Linear Interpolation

Accelerated Computing CUDA CUDA Programming and Performance
1

I have a great 1 dimensional data array on the GPU with 1024*512elements from datatype float. This data array is a picture (width = 1024 pixel x high =512pixel)

The second array is a 1 dimensional array with 1024 elements from datatype float. This array contains 1024 coefficients. Now I want to multiply the first row with the coefficent array.

calculate the first row:

data_array[0] = (data_array[1] - data_array[0]) * coefficent_array[0] → 0. thread from block 0

data_array[1] = (data_array[2] - data_array[1]) * coefficent_array[1] → 1. thread from block 0

data_array[511] = (data_array[512] - data_array[511]) * coefficent_array[511] → 511. thread from block 0

data_array[512] = (data_array[513] - data_array[512]) * coefficent_array[512] → 0. thread from block 1

data_array[513] = (data_array[514] - data_array[513]) * coefficent_array[513] → 1. thread from block 1

data_array[1022] = (data_array[1023] - data_array[1022]) * coefficent_array[1022] → 510. thread from block 1

data_array[1023] = data_array[1023] → 511. thread from block 1 !!!

Here is my code:

dim3 dimGrid;

dim3 dimBlock;

dimBlock.x = 512;

dimBlock.y = 1;

dimGrid.x = 2;

dimGrid.y = 512;

kernel_linear_interpolation<<<dimGrid, dimBlock>>>(Data_In, Coefficient_Array, Number_of_Coefficients, Number_of_Rows);

global void kernel_linear_interpolation(float *Data_In, float *Coefficient_Array, int Number_of_Coefficients, int Number_of_Rows)

{

int tidx = threadIdx.x + blockIdx.x*blockDim.x;

int tidy = threadIdx.y + blockIdx.y*blockDim.y;

if( tidx >= Number_of_Coefficients - 1 )    // data_array[1023] = data_array[1023]   --> 511. thread from block 1  Is this instruction correct ???

{

	return;

}

if( tidy >= Number_of_Rows )

{

	return;

}

Data_In[tidy * Number_of_Coefficients + tidx] = (Data_In[tidx + 1] - Data_In[tidx]) *Coefficient_Array[tidx];	  // <b>I think here is my error </b>



__syncthreads();

}

2

Can you be more specific as to the nature of the problem you’re seeing?
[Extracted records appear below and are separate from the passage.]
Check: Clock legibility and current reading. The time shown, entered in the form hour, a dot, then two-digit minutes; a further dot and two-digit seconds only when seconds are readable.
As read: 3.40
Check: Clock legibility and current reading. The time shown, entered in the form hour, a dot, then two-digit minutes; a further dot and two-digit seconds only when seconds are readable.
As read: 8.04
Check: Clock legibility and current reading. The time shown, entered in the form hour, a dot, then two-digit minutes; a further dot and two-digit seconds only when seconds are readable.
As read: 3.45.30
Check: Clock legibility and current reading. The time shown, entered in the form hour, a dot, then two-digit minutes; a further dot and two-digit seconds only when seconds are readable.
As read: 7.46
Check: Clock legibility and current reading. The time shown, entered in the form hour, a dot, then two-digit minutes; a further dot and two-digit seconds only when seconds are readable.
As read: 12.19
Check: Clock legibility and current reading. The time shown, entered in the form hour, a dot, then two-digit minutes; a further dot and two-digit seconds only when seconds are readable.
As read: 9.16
One problem is that your input and output arrays are the same, so some threads may attempt to update the values while other threads are using them. Use separate input and output arrays to avoid this problem.

Another potential problem is if you want interpolation, you should probably be doing dataOut = dataIn + coef*(dataIn[x+1] - dataIn), instead of just taking the delta, which will give you a sort of gradient instead.
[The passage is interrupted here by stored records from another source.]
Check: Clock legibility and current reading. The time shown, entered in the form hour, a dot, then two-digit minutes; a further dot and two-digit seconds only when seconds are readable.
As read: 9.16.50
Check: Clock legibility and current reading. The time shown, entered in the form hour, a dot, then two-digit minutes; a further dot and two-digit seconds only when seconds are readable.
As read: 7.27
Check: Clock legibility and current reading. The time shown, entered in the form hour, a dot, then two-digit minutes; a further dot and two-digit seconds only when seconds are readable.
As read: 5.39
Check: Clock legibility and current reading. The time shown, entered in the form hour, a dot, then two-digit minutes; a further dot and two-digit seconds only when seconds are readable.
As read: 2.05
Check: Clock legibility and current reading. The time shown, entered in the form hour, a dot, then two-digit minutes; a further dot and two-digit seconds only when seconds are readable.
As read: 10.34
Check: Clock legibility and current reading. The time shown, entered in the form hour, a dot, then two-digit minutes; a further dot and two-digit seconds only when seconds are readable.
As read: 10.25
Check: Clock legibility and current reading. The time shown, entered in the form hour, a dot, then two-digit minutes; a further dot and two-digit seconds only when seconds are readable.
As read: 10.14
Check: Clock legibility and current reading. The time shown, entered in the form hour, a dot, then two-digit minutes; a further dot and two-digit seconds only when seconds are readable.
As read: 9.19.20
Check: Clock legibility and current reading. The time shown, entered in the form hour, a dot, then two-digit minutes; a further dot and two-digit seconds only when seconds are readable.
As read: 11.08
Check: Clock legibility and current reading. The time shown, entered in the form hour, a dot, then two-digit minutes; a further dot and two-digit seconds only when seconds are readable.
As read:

Another potential problem is that you are not using tidy*Number_of_Coefficients on the input (right hand side of =), which means that all rows will get the same value, which is probably not what you want.

The final __syncthreads() at the end is unnecessary, but harmless.

Perhaps try something like this:

__global__ void kernel_linear_interpolation(float *Data_Out, float *Data_In, float *Coefficient_Array, int Number_of_Coefficients, int Number_of_Rows) {

	int tidx = threadIdx.x + blockIdx.x*blockDim.x;

	int tidy = threadIdx.y + blockIdx.y*blockDim.y;

	if( tidy >= Number_of_Rows ) {

		return;

	}

	int w = Number_of_Coefficients;

	if( tidx >= w) {

		return;

	}

	else if (tidx == w - 1) {

		Data_Out[tidy * w + tidx] = Data_In[tidy * w + tidx];

	}

	else {

		Data_Out[tidy * w + tidx] = Data_In[tidy * w + tidx] + (Data_In[tidy * w + tidx + 1] - Data_In[tidy * w + tidx]) *Coefficient_Array[tidx];

	}

}
3

Thank you for your help

I will test your code.

4

you may also try using texture linear filtering which returns: tex1D(x) = T[i] * (1 - a) + T[i+1] * a
where ‘i’ is an integer part of ‘x’ and ‘a’ is a fraction (see cuda programming guide appendix).

this should be advantageous because textures are cached and the linear interpolation is performed on the hardware

5

Thank you for the tip. At the moment my speed is fast enough, but i will try it. I will look in the manual for an example.